(EXERCISE AIM): Identify all lines below that hold "Etienne" and collect them.

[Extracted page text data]

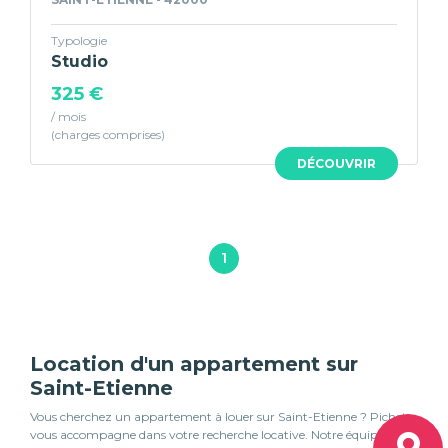
Typologie
Studio
325 €
/ mois
DÉCOUVRIR
1
Location d'un appartement sur
Saint-Etienne
Vous cherchez un appartement à louer sur Saint-Etienne ? Pichet
vous accompagne dans votre recherche locative. Notre équipe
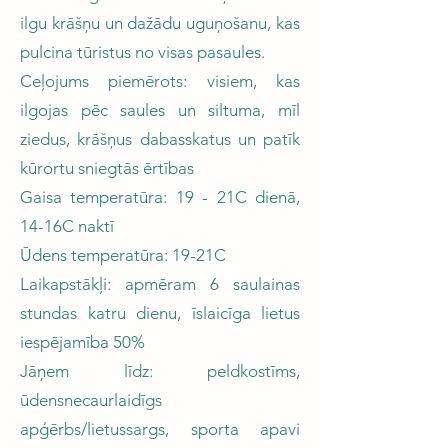
ilgu krāšņu un dažādu uguņošanu, kas
pulcina tūristus no visas pasaules.
Ceļojums piemērots: visiem, kas
ilgojas pēc saules un siltuma, mīl
ziedus, krāšņus dabasskatus un patīk
kūrortu sniegtās ērtības
Gaisa temperatūra: 19 - 21C dienā,
14-16C naktī
Ūdens temperatūra: 19-21C
Laikapstākļi: apmēram 6 saulainas
stundas katru dienu, īslaicīga lietus
iespējamība 50%
Jāņem līdz: peldkostīms,
ūdensnecaurlaidīgs
apģērbs/lietussargs, sporta apavi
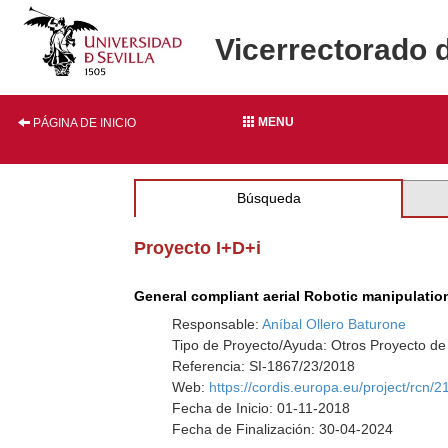
Vicerrectorado 
MENU
PÁGINA DE INICIO
Búsqueda
Proyecto I+D+i
General compliant aerial Robotic manipulatio
Responsable:
Aníbal Ollero Baturone
Tipo de Proyecto/Ayuda: Otros Proyecto de
Referencia: SI-1867/23/2018
Web:
https://cordis.europa.eu/project/rcn/
Fecha de Inicio: 01-11-2018
Fecha de Finalización: 30-04-2024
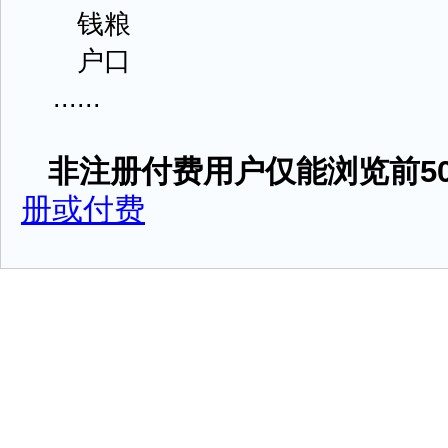
钱粮
户口
......
非注册付费用户仅能浏览前50
册或付费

(RESPONSE):
Saint-Etienne
Vous cherchez un appartement à louer sur Saint-Etienne ? Pichet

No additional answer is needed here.